Otto Folin | |
Birth Date: | 4 April 1867 |
Birth Place: | Åseda, Småland, Sweden |
Field: | Biochemist |
Alma Mater: | University of Minnesota University of Chicago |
Doctoral Advisor: | Julius Stieglitz[1] |
Doctoral Students: | Edward Adelbert Doisy George H. Hitchings James Batcheller Sumner |
Otto Knut Olof Folin (April 4, 1867 – October 25, 1934) was a Swedish-born American chemist who is best known for his groundbreaking work at Harvard University on practical micromethods for the determination of the constituents of protein-free blood filtrates and the discovery of creatine phosphate in muscles.[2]
Folin was born in Åseda, Småland in Sweden. He was the seventh of twelve children of Nils Magnus Folin and Eva Olson. He moved to America at the age of fifteen following two brothers and an aunt who had already settled there. He carried on his schooling in Stillwater, Minnesota. He moved to Minneapolis, Minnesota entering the University of Minnesota and completed his B.S in 1892. [3]
In 1896, Folin returned to Sweden and began his research in the laboratory of Prof. Olof Hammarsten (1841-1932) at Uppsala University. In 1897, he left to work in the laboratory of the chemist, Ernst Leopold Salkowski at the Pathological Institute of Charité (Charité - Universitätsmedizin Berlin) in Berlin, Germany. In 1890, he became a citizen of the United States. He joined the University of Chicago gaining his Ph.D. in 1898.[4] [5]

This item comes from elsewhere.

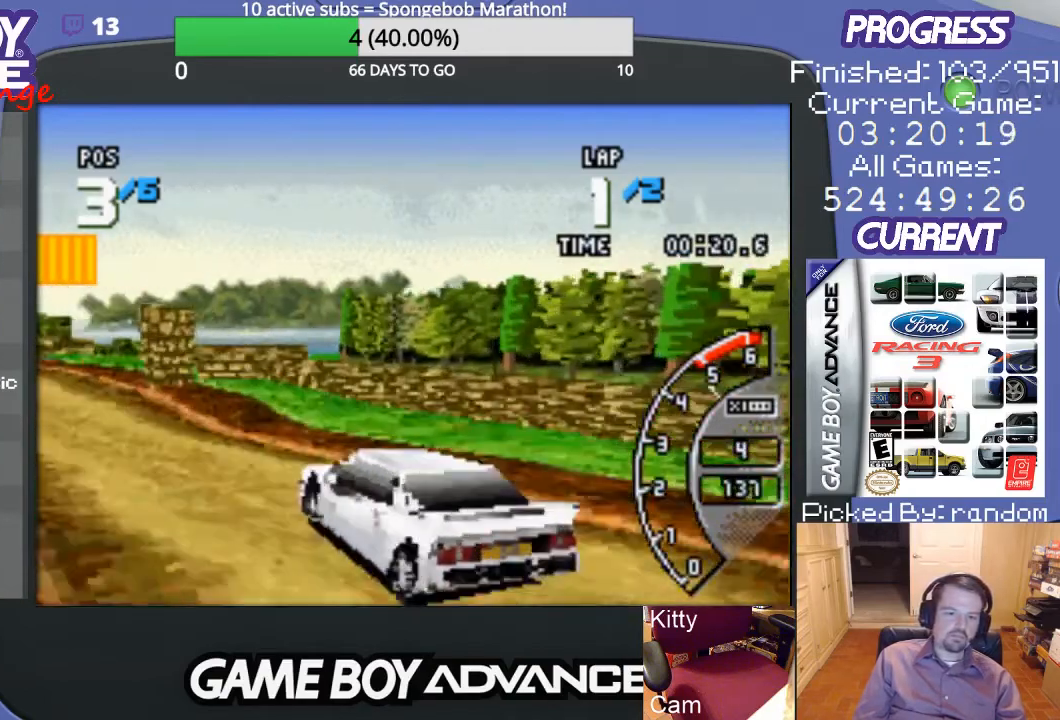
{"buttons": ["A", "DPAD_LEFT"], "events": [[133, "DPAD_LEFT", "down"], [333, "A", "up"], [500, "A", "down"]]}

In 1899 he was appointed assistant professor at West Virginia University. He moved to the McLean Hospital Boston in 1900 as a research biochemist, eventually moving to Harvard Medical School in 1907 as an associate professor of biological chemistry, becoming the Hamilton Kuhn Professor of Biological Chemistry and Molecular Pharmacology in 1909. Together with Vintilă Ciocâlteu Otto Folin designed the Folin-Ciocalteu reagent to detect polyphenols. In 1920, he co-developed with Hsien Wu the Folin-Wu method of assaying glucose in protein-free filtrates of blood.[6] [7]
Folin was elected the president of the American Society of Biological Chemists (now the American Society for Biochemistry and Molecular Biology) in 1909. He was a member of the editorial board of the Journal of Biological Chemistry. He was elected to the National Academy of Sciences and was awarded the Carl Wilhelm Scheele Medal of the Swedish Chemical Society in 1930.[8]